Task requirements — Find each line in the records that contains the word "Short", and copy those lines in full.

Provided material —
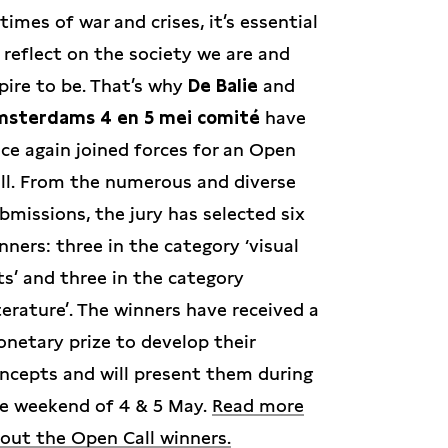
 times of war and crises, it’s essential
 reflect on the society we are and
pire to be. That’s why
De Balie
and
sterdams 4 en 5 mei comité
have
ce again joined forces for an Open
ll. From the numerous and diverse
bmissions, the jury has selected six
nners: three in the category ‘visual
ts’ and three in the category
iterature’. The winners have received a
netary prize to develop their
ncepts and will present them during
e weekend of 4 & 5 May.
Read more
out the Open Call winners.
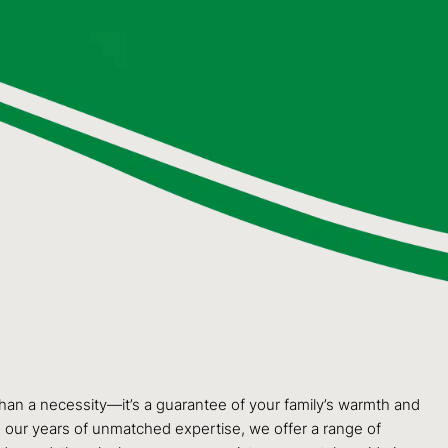
than a necessity—it’s a guarantee of your family’s warmth and
 our years of unmatched expertise, we offer a range of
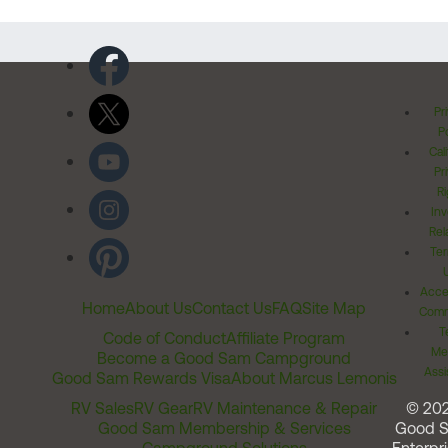
Pr
Po
Cal
Pr
Ri
Inv
Rel
Ter
Acces
Home
About Us
Contact Us
FAQ
Site Map
Comm
T
Code of Conduct
Affiliate Program
Me
Become a Good Sam Campground
Assi
Good Sam Rewards Visa
About Marcus Lemonis
RV Sales
RV Gear
RV Maintenance & Repair
© 20
Good Sam Membership & Services
Good 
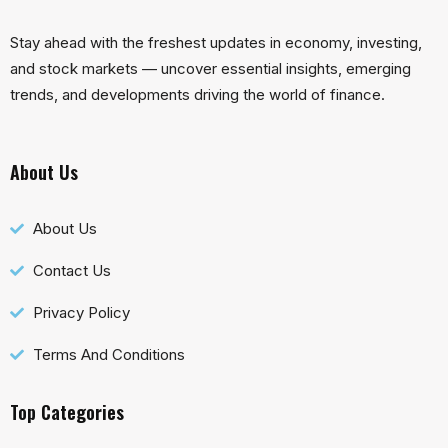
Stay ahead with the freshest updates in economy, investing,
and stock markets — uncover essential insights, emerging
trends, and developments driving the world of finance.
About Us
About Us
Contact Us
Privacy Policy
Terms And Conditions
Top Categories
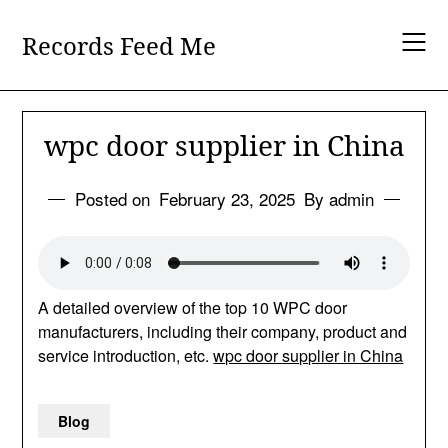
Skip
to
Records Feed Me
content
wpc door supplier in China
Posted on
February 23, 2025
By admin
A detailed overview of the top 10 WPC door
manufacturers, including their company, product and
service introduction, etc.
wpc door supplier in China
Blog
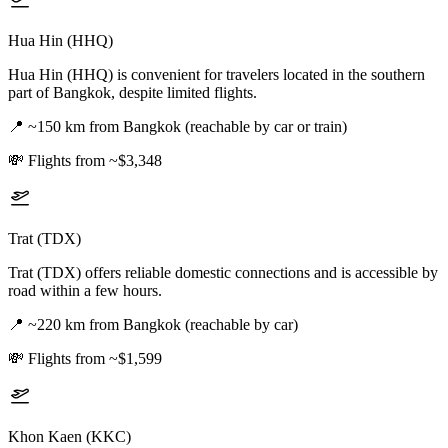
Hua Hin (HHQ)
Hua Hin (HHQ) is convenient for travelers located in the southern
part of Bangkok, despite limited flights.
📍
~150 km from Bangkok (reachable by car or train)
💸
Flights from ~$3,348
Trat (TDX)
Trat (TDX) offers reliable domestic connections and is accessible by
road within a few hours.
📍
~220 km from Bangkok (reachable by car)
💸
Flights from ~$1,599
Khon Kaen (KKC)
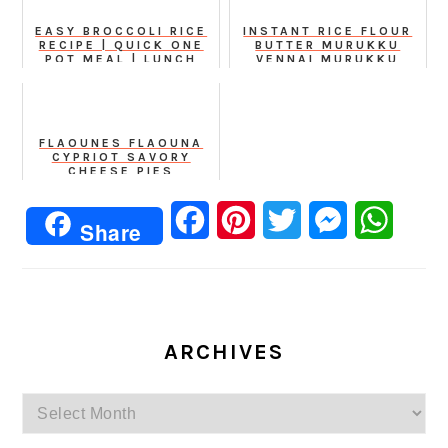
EASY BROCCOLI RICE
INSTANT RICE FLOUR
RECIPE | QUICK ONE
BUTTER MURUKKU
POT MEAL | LUNCH
VENNAI MURUKKU
BOX SPECIAL
BENNE CHAKLI
FLAOUNES FLAOUNA
CYPRIOT SAVORY
CHEESE PIES
Facebook
Pinterest
Twitter
Messenger
Whats
Share
ARCHIVES
Archives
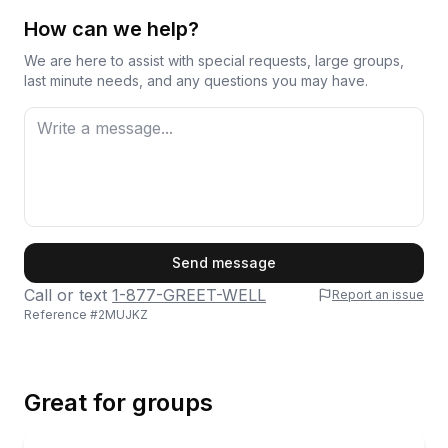
How can we help?
We are here to assist with special requests, large groups,
last minute needs, and any questions you may have.
First Name
Send message
Call or text
1-877-GREET-WELL
Report an issue
Reference #
2MUJKZ
Last Name
Great for groups
Email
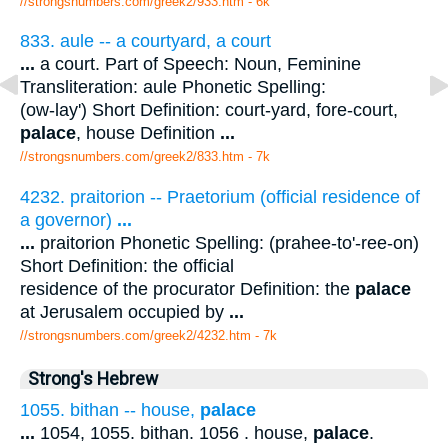
//strongsnumbers.com/greek2/933.htm
- 6k
833. aule -- a courtyard, a court
...
a court. Part of Speech: Noun, Feminine
Transliteration: aule Phonetic Spelling:
(ow-lay') Short Definition: court-yard, fore-court,
palace
, house Definition
...
//strongsnumbers.com/greek2/833.htm
- 7k
4232. praitorion -- Praetorium (official residence of
a governor)
...
...
praitorion Phonetic Spelling: (prahee-to'-ree-on)
Short Definition: the official
residence of the procurator Definition: the
palace
at Jerusalem occupied by
...
//strongsnumbers.com/greek2/4232.htm
- 7k
Strong's Hebrew
1055. bithan -- house,
palace
...
1054, 1055. bithan. 1056 . house,
palace
.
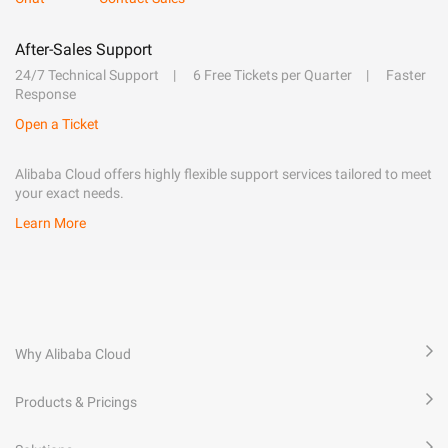
After-Sales Support
24/7 Technical Support
6 Free Tickets per Quarter
Faster
Response
Open a Ticket
Alibaba Cloud offers highly flexible support services tailored to meet
your exact needs.
Learn More
Why Alibaba Cloud
Products & Pricings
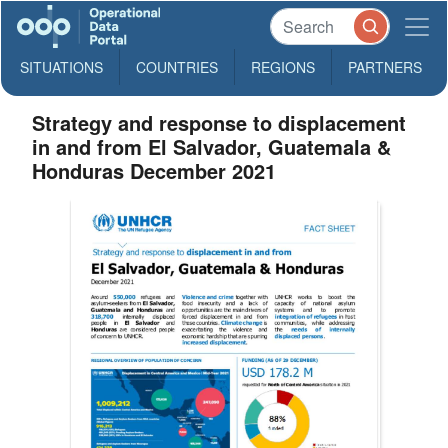
SITUATIONS
COUNTRIES
REGIONS
PARTNERS
Strategy and response to displacement
in and from El Salvador, Guatemala &
Honduras December 2021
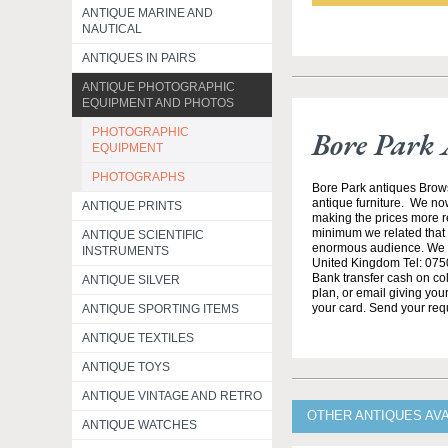
ANTIQUE MARINE AND
NAUTICAL
ANTIQUES IN PAIRS
ANTIQUE PHOTOGRAPHIC
EQUIPMENT AND PHOTOS
PHOTOGRAPHIC
Bore Park 
EQUIPMENT
PHOTOGRAPHS
Bore Park antiques Brow
antique furniture. We no
ANTIQUE PRINTS
making the prices more re
minimum we related that t
ANTIQUE SCIENTIFIC
enormous audience. We h
INSTRUMENTS
United Kingdom Tel: 0750
Bank transfer cash on col
ANTIQUE SILVER
plan, or email giving yo
your card. Send your req
ANTIQUE SPORTING ITEMS
ANTIQUE TEXTILES
ANTIQUE TOYS
ANTIQUE VINTAGE AND RETRO
OTHER ANTIQUES AV
ANTIQUE WATCHES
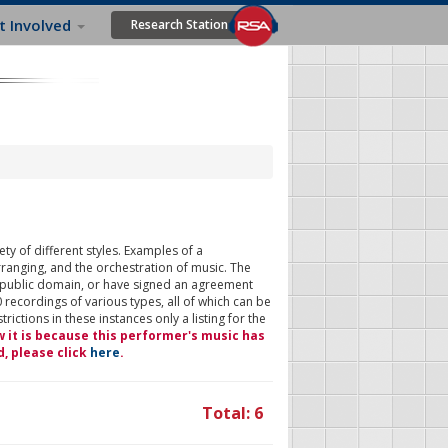
t Involved
Research Station
ty of different styles. Examples of a
rranging, and the orchestration of music. The
 public domain, or have signed an agreement
 recordings of various types, all of which can be
ictions in these instances only a listing for the
w it is because this performer's music has
d, please click
here
.
Total: 6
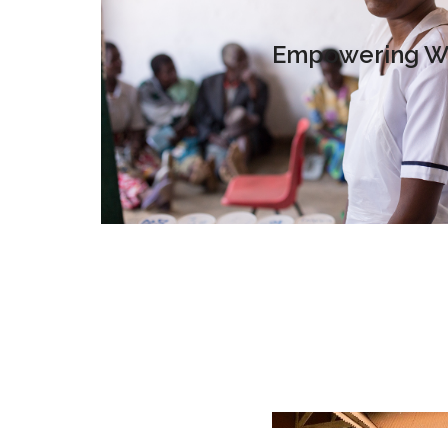
Empowering Wo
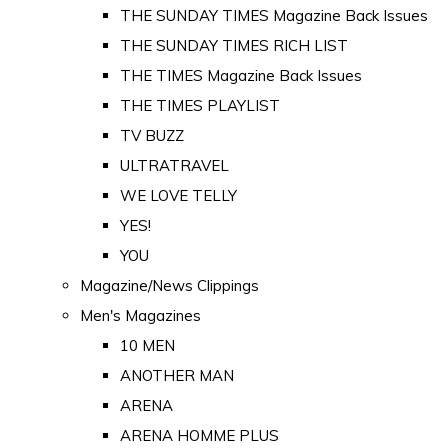
THE SUNDAY TIMES Magazine Back Issues
THE SUNDAY TIMES RICH LIST
THE TIMES Magazine Back Issues
THE TIMES PLAYLIST
TV BUZZ
ULTRATRAVEL
WE LOVE TELLY
YES!
YOU
Magazine/News Clippings
Men's Magazines
10 MEN
ANOTHER MAN
ARENA
ARENA HOMME PLUS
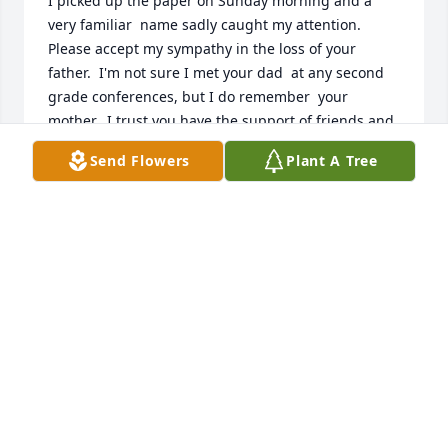
I picked up the paper on Sunday morning and a 
very familiar  name sadly caught my attention.    
Please accept my sympathy in the loss of your 
father.  I'm not sure I met your dad  at any second 
grade conferences, but I do remember  your 
mother.  I trust you have the support of friends and 
family at this time.   

Send Flowers
Plant A Tree
Sincerely, 

Mrs. Smith

(Akron grade 2, all those years  ago)
MRS. KATHY SMITH
Aug 26, 2024
Karen, Josh, Frank, and John - 

Uncle Tom was always a larger than life individual 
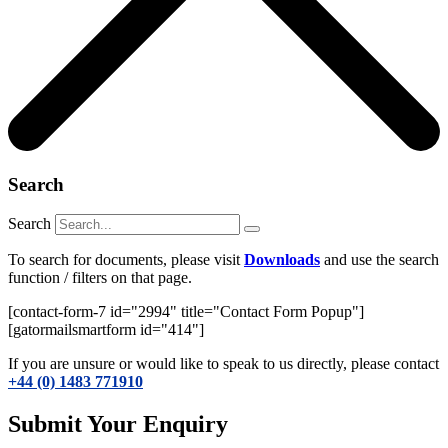
Search
Search
To search for documents, please visit
Downloads
and use the search
function / filters on that page.
[contact-form-7 id="2994" title="Contact Form Popup"]
[gatormailsmartform id="414"]
If you are unsure or would like to speak to us directly, please contact
+44 (0) 1483 771910
Submit Your Enquiry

Your solution —
(ow-lay') Short Definition: court-yard, fore-court,
Short Definition: the official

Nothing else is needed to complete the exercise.